> **Extracted entries**
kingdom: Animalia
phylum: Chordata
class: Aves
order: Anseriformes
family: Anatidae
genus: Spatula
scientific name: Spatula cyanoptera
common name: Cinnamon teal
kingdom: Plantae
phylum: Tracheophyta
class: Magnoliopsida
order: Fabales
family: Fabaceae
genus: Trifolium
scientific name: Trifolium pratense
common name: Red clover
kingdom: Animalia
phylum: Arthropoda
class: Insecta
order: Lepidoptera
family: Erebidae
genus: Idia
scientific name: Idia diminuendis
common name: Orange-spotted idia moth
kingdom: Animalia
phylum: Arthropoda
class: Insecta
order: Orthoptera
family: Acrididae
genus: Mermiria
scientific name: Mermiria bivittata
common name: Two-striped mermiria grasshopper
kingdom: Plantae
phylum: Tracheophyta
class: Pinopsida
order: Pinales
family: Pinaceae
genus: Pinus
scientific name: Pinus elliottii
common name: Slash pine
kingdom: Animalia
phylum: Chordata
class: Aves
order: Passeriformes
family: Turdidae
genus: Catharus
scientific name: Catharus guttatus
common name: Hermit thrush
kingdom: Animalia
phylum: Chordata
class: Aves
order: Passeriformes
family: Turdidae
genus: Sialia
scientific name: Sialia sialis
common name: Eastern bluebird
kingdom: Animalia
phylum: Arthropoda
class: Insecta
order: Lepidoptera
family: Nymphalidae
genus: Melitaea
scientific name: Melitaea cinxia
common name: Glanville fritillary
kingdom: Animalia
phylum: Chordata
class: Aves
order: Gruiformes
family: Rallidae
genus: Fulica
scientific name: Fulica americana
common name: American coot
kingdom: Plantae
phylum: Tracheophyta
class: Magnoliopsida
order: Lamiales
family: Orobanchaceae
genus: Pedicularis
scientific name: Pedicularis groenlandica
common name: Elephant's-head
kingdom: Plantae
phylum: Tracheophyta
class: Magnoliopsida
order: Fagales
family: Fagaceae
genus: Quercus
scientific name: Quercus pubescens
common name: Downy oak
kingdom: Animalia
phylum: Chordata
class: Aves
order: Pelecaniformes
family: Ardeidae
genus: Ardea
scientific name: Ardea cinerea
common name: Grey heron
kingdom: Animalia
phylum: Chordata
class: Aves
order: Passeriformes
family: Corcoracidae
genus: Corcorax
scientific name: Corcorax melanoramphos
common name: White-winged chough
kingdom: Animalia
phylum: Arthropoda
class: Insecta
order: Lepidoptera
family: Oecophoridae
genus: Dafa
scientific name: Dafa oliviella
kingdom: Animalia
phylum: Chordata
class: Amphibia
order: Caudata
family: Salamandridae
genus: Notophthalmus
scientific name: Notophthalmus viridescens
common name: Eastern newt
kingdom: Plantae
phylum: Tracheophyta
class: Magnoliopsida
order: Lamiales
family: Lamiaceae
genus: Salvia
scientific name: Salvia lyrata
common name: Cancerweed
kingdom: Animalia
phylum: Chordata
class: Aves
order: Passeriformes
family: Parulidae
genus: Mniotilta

> **What is required**
Reproduce every line of the items above, word for word and in the same order.

> **Finished exercise**
kingdom: Animalia
phylum: Chordata
class: Aves
order: Anseriformes
family: Anatidae
genus: Spatula
scientific name: Spatula cyanoptera
common name: Cinnamon teal
kingdom: Plantae
phylum: Tracheophyta
class: Magnoliopsida
order: Fabales
family: Fabaceae
genus: Trifolium
scientific name: Trifolium pratense
common name: Red clover
kingdom: Animalia
phylum: Arthropoda
class: Insecta
order: Lepidoptera
family: Erebidae
genus: Idia
scientific name: Idia diminuendis
common name: Orange-spotted idia moth
kingdom: Animalia
phylum: Arthropoda
class: Insecta
order: Orthoptera
family: Acrididae
genus: Mermiria
scientific name: Mermiria bivittata
common name: Two-striped mermiria grasshopper
kingdom: Plantae
phylum: Tracheophyta
class: Pinopsida
order: Pinales
family: Pinaceae
genus: Pinus
scientific name: Pinus elliottii
common name: Slash pine
kingdom: Animalia
phylum: Chordata
class: Aves
order: Passeriformes
family: Turdidae
genus: Catharus
scientific name: Catharus guttatus
common name: Hermit thrush
kingdom: Animalia
phylum: Chordata
class: Aves
order: Passeriformes
family: Turdidae
genus: Sialia
scientific name: Sialia sialis
common name: Eastern bluebird
kingdom: Animalia
phylum: Arthropoda
class: Insecta
order: Lepidoptera
family: Nymphalidae
genus: Melitaea
scientific name: Melitaea cinxia
common name: Glanville fritillary
kingdom: Animalia
phylum: Chordata
class: Aves
order: Gruiformes
family: Rallidae
genus: Fulica
scientific name: Fulica americana
common name: American coot
kingdom: Plantae
phylum: Tracheophyta
class: Magnoliopsida
order: Lamiales
family: Orobanchaceae
genus: Pedicularis
scientific name: Pedicularis groenlandica
common name: Elephant's-head
kingdom: Plantae
phylum: Tracheophyta
class: Magnoliopsida
order: Fagales
family: Fagaceae
genus: Quercus
scientific name: Quercus pubescens
common name: Downy oak
kingdom: Animalia
phylum: Chordata
class: Aves
order: Pelecaniformes
family: Ardeidae
genus: Ardea
scientific name: Ardea cinerea
common name: Grey heron
kingdom: Animalia
phylum: Chordata
class: Aves
order: Passeriformes
family: Corcoracidae
genus: Corcorax
scientific name: Corcorax melanoramphos
common name: White-winged chough
kingdom: Animalia
phylum: Arthropoda
class: Insecta
order: Lepidoptera
family: Oecophoridae
genus: Dafa
scientific name: Dafa oliviella
kingdom: Animalia
phylum: Chordata
class: Amphibia
order: Caudata
family: Salamandridae
genus: Notophthalmus
scientific name: Notophthalmus viridescens
common name: Eastern newt
kingdom: Plantae
phylum: Tracheophyta
class: Magnoliopsida
order: Lamiales
family: Lamiaceae
genus: Salvia
scientific name: Salvia lyrata
common name: Cancerweed
kingdom: Animalia
phylum: Chordata
class: Aves
order: Passeriformes
family: Parulidae
genus: Mniotilta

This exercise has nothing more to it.